■ **Task statement**:
Copy out every one of the lines below word for word, and leave the pictures out of your answer.

■ **Given data**:

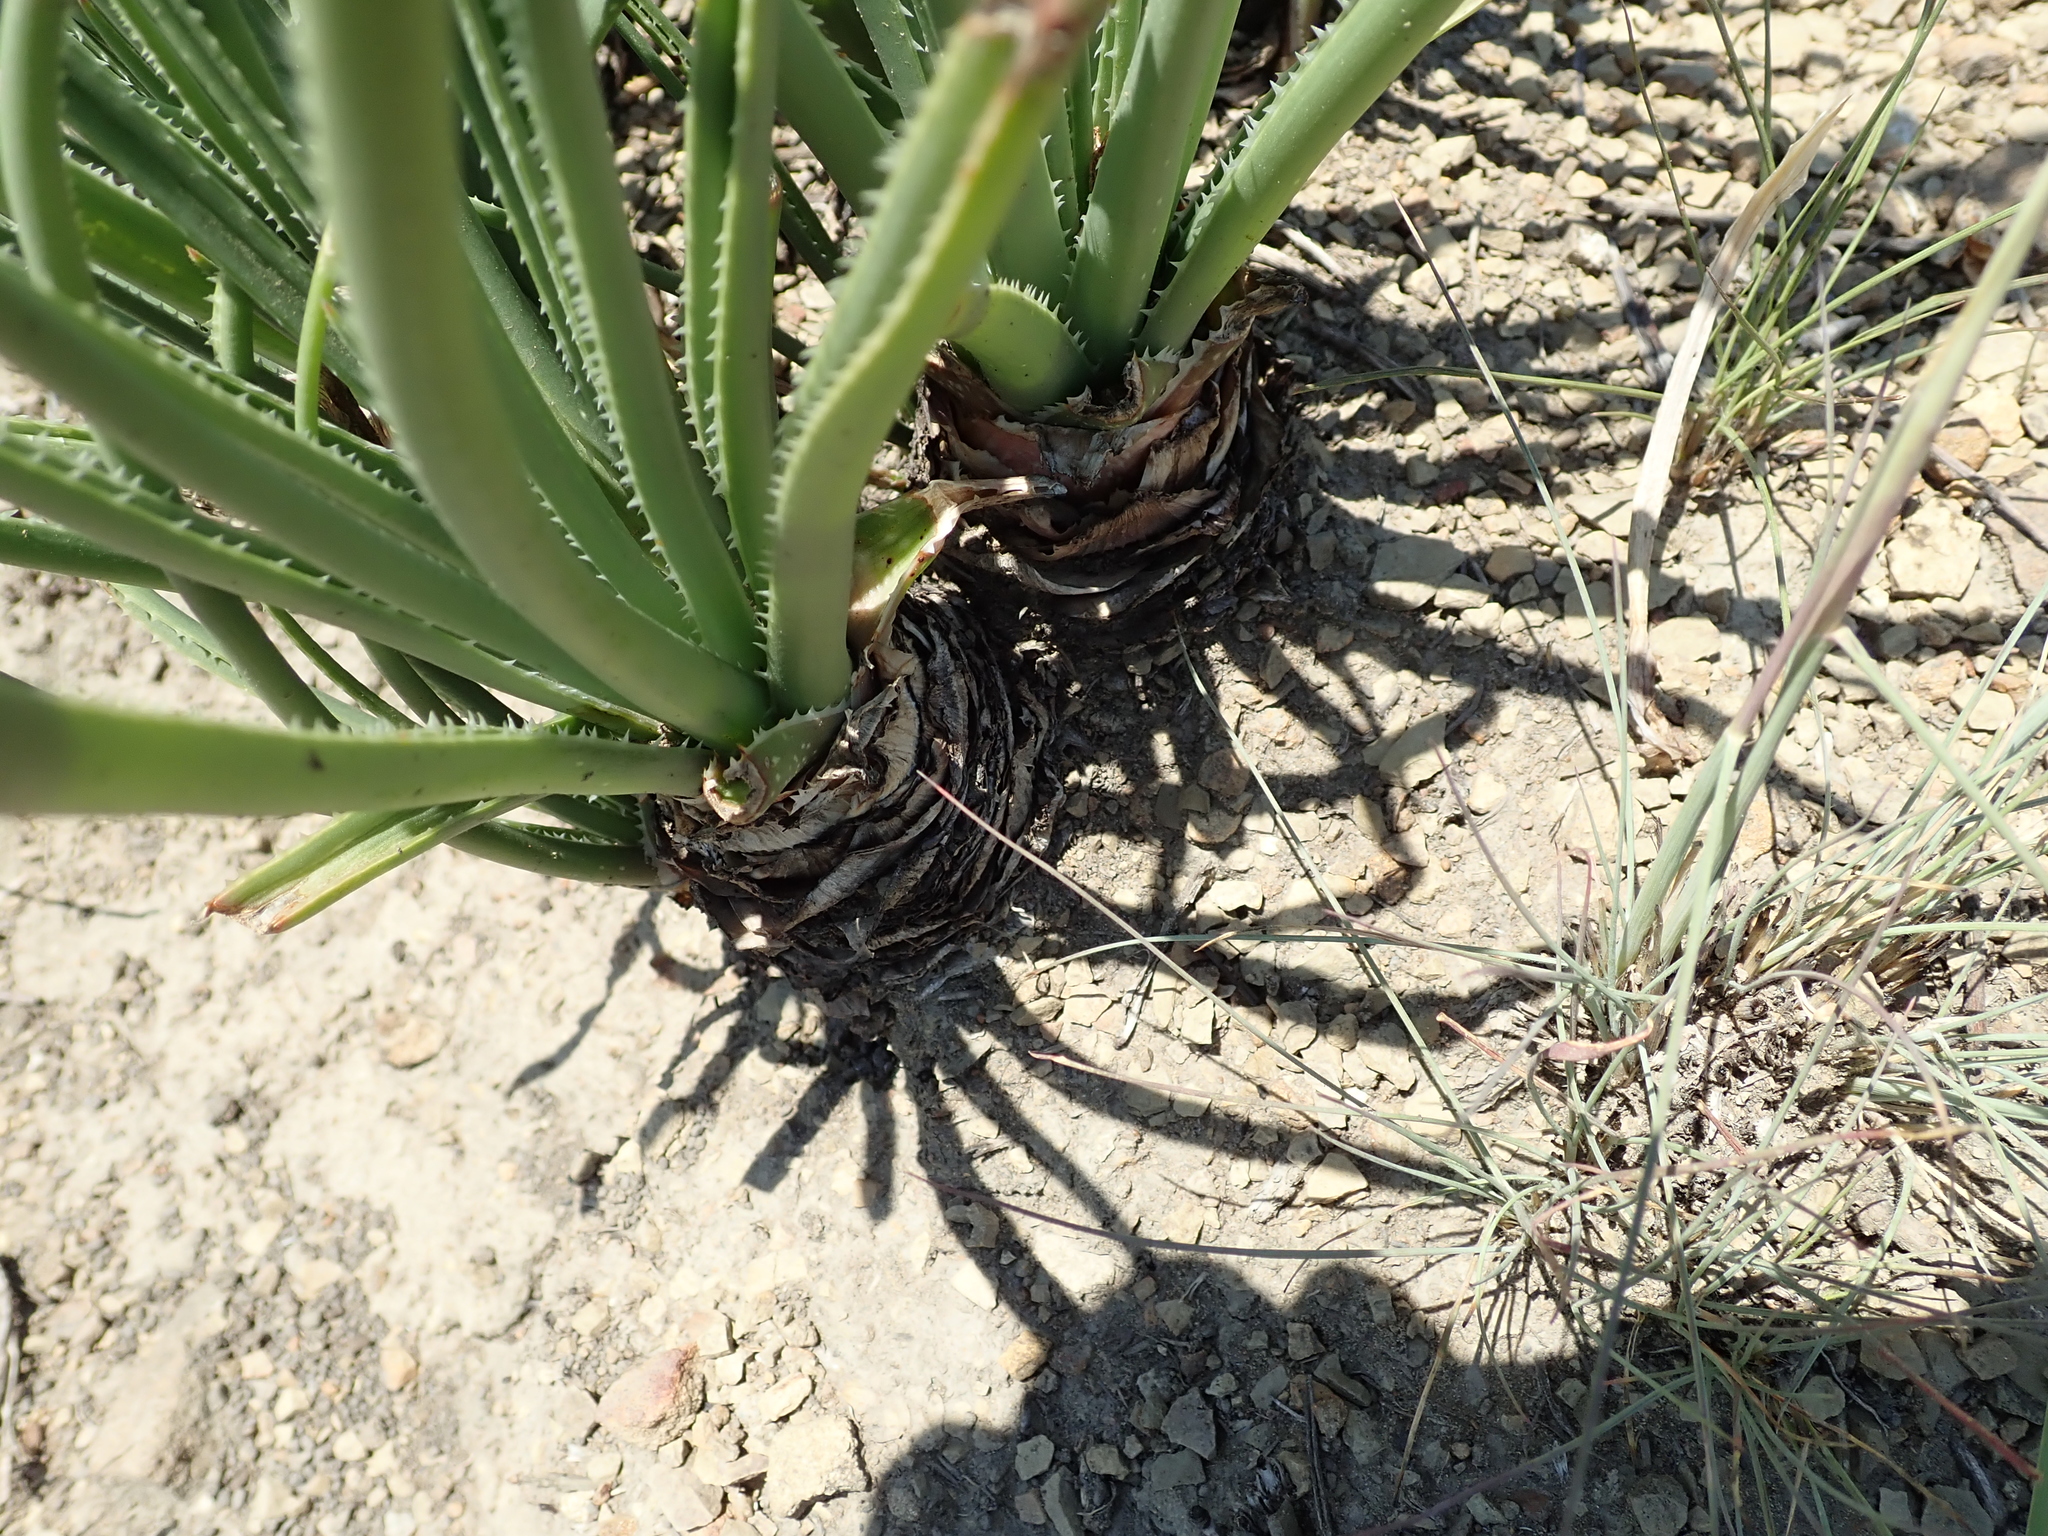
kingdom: Plantae
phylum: Tracheophyta
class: Liliopsida
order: Asparagales
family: Asphodelaceae
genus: Aloe
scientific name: Aloe dominella
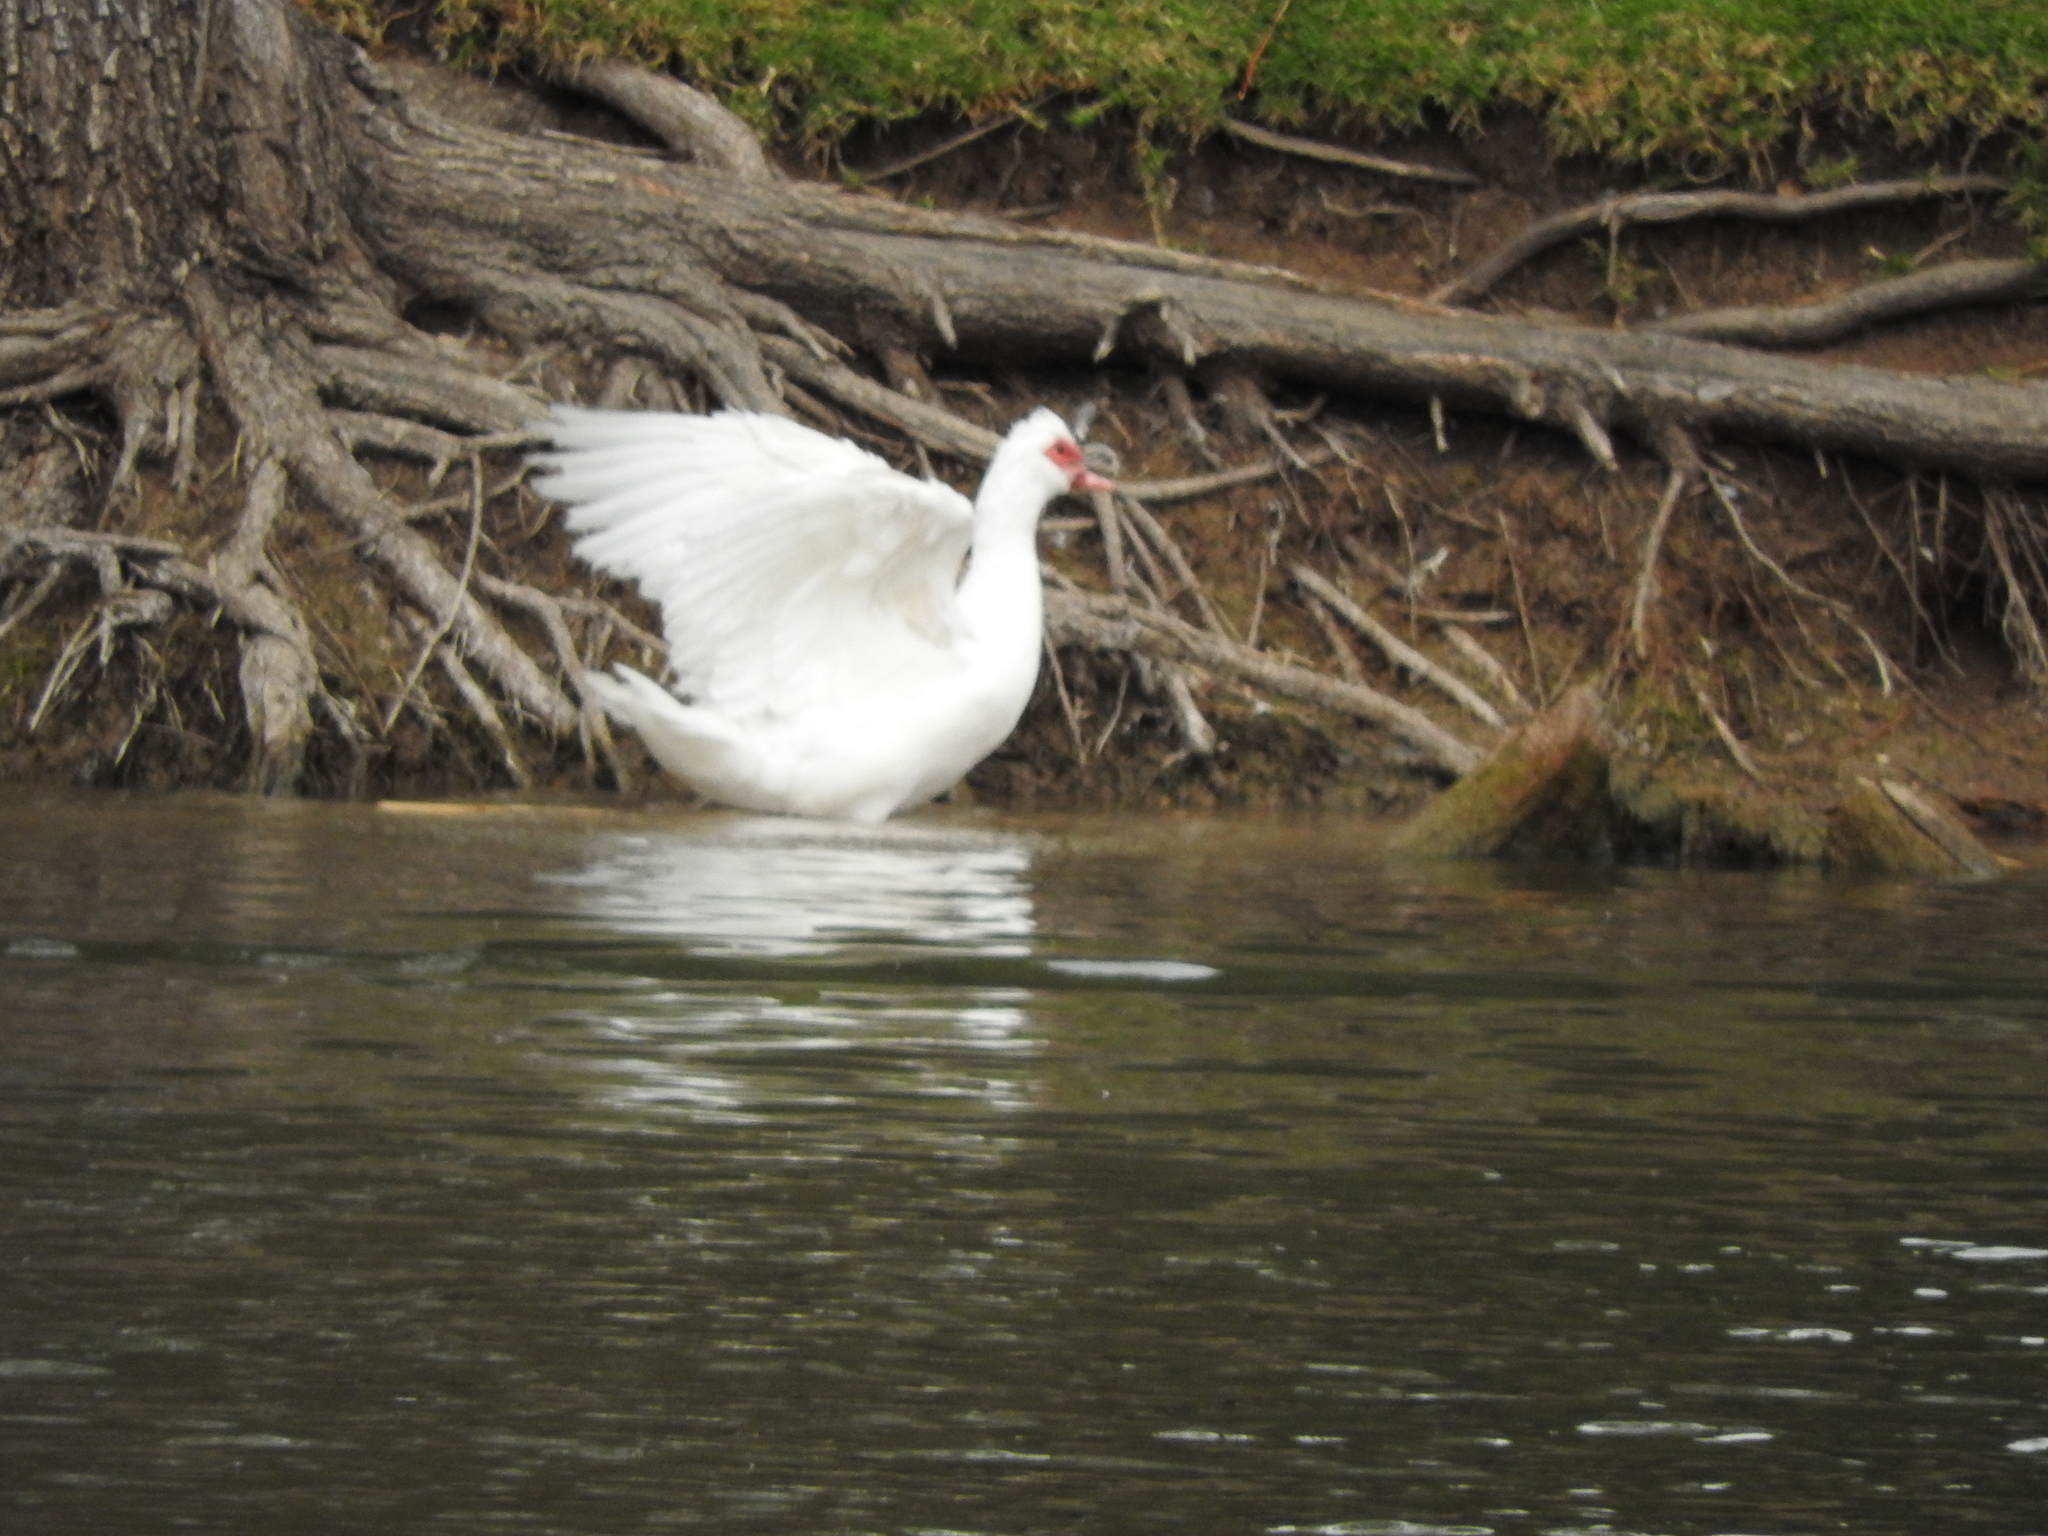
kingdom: Animalia
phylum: Chordata
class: Aves
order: Anseriformes
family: Anatidae
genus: Cairina
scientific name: Cairina moschata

■ **The result**:
kingdom: Plantae
phylum: Tracheophyta
class: Liliopsida
order: Asparagales
family: Asphodelaceae
genus: Aloe
scientific name: Aloe dominella
kingdom: Animalia
phylum: Chordata
class: Aves
order: Anseriformes
family: Anatidae
genus: Cairina
scientific name: Cairina moschata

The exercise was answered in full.